[EXPLORE THE MATERIAL]:
1/ Answer these questions from the passage about the AAAS fellows:
(a) What is the title of the short book Walker wrote that is considered a go-to resource on algebraic geometry codes?
(b) During which years did Walker chair the mathematics department?
(c) About how much external funding have her research and outreach efforts secured?
2/ Could you repeat, word for word, the stretch of the passage about the AAAS fellows from "Walker, Aaron Douglas" through "and Applied Mathematics."?
3/ Can you pick up the passage about the AAAS fellows and continue it from where it stops?

[TEXT SEGMENT]:
McQuillan said she hopes her selection as an AAAS fellow highlights the vital nature of interdisciplinary teamwork, which is a hallmark of each of her accomplishments.
“Being part of teams helped produce work that would not have been possible if I worked alone,” she said. “I love being part of a university that values and supports collaboration, particularly including social scientists with other STEM fields.”
Judy Walker is a leading researcher in algebraic coding theory, with a focus on codes on graphs, algebraic geometry codes, codes over rings and neural codes.
Walker, Aaron Douglas Professor of mathematics and associate vice chancellor for faculty and academic affairs, has authored or edited nearly 40 publications in these areas. This includes the short book “Codes and Curves,” which is considered a go-to resource for mathematicians interested in learning about algebraic geometry codes. More recently, she co-edited a volume titled “Algebraic Geometry for Coding Theory and Cryptography,” which grew out of a workshop she co-organized at the Institute for Pure and Applied Mathematics.
Walker, who chaired the mathematics department from 2012 to 2016, has delivered about 100 invited lectures, including international talks on several continents.
Her research and outreach efforts have secured about $8.5 million in external funding, including support from the National Science Foundation, the U.S. Department of Education and the National Security Agency. One notable NSF award, totaling nearly $5 million, supported the Nebraska Mentoring through Critical Transition Points program, which provided mentorship for mathematicians as they transitioned from the undergraduate to the graduate level, and the advanced graduate level to academia. Walker was principal investigator for the project’s first five years.

[Saved data entries]
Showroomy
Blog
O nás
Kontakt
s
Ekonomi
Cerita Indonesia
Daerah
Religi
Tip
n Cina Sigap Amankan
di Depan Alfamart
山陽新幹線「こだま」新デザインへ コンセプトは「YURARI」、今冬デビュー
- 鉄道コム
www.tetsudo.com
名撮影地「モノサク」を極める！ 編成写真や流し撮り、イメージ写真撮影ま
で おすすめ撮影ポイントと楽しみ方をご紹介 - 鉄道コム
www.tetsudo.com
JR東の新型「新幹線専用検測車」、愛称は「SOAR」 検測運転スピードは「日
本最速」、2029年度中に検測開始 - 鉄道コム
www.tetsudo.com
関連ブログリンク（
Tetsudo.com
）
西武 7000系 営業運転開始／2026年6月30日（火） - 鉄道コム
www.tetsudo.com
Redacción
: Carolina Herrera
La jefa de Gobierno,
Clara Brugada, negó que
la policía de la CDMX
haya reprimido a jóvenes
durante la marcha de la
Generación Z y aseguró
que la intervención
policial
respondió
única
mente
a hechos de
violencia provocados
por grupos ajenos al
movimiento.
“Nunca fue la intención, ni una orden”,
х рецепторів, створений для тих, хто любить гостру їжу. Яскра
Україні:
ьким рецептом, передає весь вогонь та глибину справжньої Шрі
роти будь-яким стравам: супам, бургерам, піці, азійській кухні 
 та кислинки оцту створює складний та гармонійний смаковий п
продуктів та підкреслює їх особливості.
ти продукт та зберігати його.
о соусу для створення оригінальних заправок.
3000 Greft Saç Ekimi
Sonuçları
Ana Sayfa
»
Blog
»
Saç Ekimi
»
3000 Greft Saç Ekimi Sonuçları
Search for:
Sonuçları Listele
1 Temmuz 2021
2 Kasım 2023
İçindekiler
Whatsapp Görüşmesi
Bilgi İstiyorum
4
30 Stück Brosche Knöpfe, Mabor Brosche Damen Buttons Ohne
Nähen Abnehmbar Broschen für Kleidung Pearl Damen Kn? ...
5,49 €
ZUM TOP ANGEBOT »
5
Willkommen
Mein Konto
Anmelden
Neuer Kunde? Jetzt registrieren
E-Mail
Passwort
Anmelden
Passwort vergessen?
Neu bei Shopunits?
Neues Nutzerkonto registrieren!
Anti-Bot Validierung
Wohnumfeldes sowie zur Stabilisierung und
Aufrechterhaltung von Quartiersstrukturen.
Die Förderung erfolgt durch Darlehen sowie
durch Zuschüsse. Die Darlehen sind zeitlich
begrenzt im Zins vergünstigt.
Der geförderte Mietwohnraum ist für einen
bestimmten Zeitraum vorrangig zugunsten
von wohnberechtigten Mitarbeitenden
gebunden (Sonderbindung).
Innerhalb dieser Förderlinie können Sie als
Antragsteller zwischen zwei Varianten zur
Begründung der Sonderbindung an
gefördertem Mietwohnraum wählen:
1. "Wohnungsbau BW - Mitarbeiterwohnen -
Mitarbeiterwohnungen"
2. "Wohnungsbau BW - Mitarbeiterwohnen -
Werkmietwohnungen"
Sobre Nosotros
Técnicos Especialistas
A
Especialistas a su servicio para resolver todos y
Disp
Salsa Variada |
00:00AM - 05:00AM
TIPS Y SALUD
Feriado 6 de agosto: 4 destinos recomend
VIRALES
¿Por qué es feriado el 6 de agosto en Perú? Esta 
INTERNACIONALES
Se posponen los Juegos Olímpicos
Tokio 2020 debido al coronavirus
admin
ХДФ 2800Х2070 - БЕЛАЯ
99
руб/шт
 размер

[SOLVED TASKS]:
1/
(a) "Codes and Curves"
(b) From 2012 to 2016
(c) About $8.5 million

2/
Walker, Aaron Douglas Professor of mathematics and associate vice chancellor for faculty and academic affairs, has authored or edited nearly 40 publications in these areas. This includes the short book “Codes and Curves,” which is considered a go-to resource for mathematicians interested in learning about algebraic geometry codes. More recently, she co-edited a volume titled “Algebraic Geometry for Coding Theory and Cryptography,” which grew out of a workshop she co-organized at the Institute for Pure and Applied Mathematics.

3/
Walker’s work has led to numerous accolades during her career. In 2006, she received the Haimo Award from the Mathematical Association of America, which recognizes university teachers who are extraordinarily successful and influential beyond their home institution. From 2009 to 2011, she was an MAA George Pólya Lecturer, a role enabling her to speak to various sections of the MAA. In 2021, she received the Outstanding Alumni Achievement Award from the University of Illinois at Urbana-Champaign’s Department of Mathematics.
She is also currently a member of the board of trustees of the American Mathematical Society, and has served on numerous committees, boards and councils throughout her career.
Walker has been at the forefront of efforts to help women advance in the mathematical sciences. In 1999, she co-launched the Nebraska Conference for Undergraduate Women in Mathematics, an ongoing program aimed at encouraging college women to pursue graduate study and mathematical careers. She also co-developed the All Girls/All Math Summer Camp, today known as AGAM: Nebraska Cryptography Camp, in which nearly 800 high school students have participated since 1997.
Between 2016 and 2019, Walker led a National Science Foundation-funded project whose goal was to increase the number of women in mathematics, particularly at the doctoral level.
Walker, already a fellow of the Association for Women in Mathematics and the American Mathematical Society, said she is excited to join another prestigious group.
“It’s an honor to be among the accomplished people on this campus and nationally who are already AAAS fellows.”